(Beginning of DATA PROVIDED)

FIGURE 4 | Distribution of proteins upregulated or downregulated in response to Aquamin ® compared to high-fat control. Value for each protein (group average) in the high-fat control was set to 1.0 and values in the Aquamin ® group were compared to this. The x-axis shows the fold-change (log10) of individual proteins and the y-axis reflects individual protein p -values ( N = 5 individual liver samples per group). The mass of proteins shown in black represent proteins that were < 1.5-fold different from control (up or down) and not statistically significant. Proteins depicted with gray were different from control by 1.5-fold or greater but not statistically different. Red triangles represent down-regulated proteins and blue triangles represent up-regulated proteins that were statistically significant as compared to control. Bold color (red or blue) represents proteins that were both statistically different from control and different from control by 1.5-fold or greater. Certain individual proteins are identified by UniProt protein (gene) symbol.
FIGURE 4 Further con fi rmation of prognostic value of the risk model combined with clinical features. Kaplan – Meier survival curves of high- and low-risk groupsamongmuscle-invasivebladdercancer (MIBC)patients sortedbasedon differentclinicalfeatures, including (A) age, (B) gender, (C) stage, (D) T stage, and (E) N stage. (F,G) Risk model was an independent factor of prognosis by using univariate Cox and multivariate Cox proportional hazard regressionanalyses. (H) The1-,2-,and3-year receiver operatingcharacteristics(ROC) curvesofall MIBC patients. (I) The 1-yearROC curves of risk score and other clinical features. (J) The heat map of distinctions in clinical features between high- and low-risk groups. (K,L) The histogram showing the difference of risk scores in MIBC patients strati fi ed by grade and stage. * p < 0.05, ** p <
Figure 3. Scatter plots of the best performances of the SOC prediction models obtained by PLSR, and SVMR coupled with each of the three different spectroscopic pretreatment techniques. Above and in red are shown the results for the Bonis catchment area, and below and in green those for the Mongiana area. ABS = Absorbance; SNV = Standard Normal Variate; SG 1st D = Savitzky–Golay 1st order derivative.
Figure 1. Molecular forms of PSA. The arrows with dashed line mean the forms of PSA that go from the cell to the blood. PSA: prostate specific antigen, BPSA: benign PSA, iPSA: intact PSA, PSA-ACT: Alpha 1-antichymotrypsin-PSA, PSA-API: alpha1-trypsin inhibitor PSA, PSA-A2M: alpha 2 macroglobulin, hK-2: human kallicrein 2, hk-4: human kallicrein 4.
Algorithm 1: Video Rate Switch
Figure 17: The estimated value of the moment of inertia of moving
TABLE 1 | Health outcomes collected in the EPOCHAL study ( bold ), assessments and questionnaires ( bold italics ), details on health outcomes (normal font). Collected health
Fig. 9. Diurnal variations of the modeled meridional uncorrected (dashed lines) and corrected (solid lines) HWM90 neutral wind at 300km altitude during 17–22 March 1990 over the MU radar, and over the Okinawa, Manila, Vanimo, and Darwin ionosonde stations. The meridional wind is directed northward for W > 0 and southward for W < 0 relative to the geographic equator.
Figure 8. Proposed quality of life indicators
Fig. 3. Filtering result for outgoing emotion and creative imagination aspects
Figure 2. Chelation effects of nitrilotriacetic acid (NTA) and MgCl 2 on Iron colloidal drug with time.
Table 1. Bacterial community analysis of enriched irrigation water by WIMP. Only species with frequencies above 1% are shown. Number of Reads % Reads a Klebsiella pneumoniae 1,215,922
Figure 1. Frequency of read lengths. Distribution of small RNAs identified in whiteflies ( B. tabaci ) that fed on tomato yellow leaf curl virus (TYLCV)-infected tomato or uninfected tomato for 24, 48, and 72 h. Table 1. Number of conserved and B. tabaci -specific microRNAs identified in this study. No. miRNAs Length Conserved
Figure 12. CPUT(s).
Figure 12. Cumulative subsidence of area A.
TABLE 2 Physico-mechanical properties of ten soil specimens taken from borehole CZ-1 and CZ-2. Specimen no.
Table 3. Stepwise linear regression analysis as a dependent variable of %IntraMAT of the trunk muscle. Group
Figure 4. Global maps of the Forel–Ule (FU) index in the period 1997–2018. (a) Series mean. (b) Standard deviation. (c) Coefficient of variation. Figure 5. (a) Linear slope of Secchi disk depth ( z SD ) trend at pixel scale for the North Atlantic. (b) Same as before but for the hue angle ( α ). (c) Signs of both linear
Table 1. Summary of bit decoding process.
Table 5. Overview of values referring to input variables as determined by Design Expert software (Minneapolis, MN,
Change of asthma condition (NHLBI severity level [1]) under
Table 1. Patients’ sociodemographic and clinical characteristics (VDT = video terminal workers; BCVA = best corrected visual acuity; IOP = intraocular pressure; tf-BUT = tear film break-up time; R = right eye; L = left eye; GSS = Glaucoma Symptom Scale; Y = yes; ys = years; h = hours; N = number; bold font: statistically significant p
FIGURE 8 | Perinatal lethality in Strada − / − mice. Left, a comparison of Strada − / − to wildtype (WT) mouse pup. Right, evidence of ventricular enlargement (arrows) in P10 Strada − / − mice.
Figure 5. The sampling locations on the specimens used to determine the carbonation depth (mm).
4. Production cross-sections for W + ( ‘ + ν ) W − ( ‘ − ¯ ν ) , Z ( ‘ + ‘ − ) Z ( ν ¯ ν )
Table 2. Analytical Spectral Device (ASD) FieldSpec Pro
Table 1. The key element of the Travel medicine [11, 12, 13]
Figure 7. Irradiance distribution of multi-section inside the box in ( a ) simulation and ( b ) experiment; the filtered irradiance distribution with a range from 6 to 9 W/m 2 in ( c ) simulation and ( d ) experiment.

(End of DATA PROVIDED)

TASK BRIEF ▸ Copy out every line from the records that has the word "analysis".

RESPONSE BELOW ▸
Table 1. Bacterial community analysis of enriched irrigation water by WIMP. Only species with frequencies above 1% are shown. Number of Reads % Reads a Klebsiella pneumoniae 1,215,922
Table 3. Stepwise linear regression analysis as a dependent variable of %IntraMAT of the trunk muscle. Group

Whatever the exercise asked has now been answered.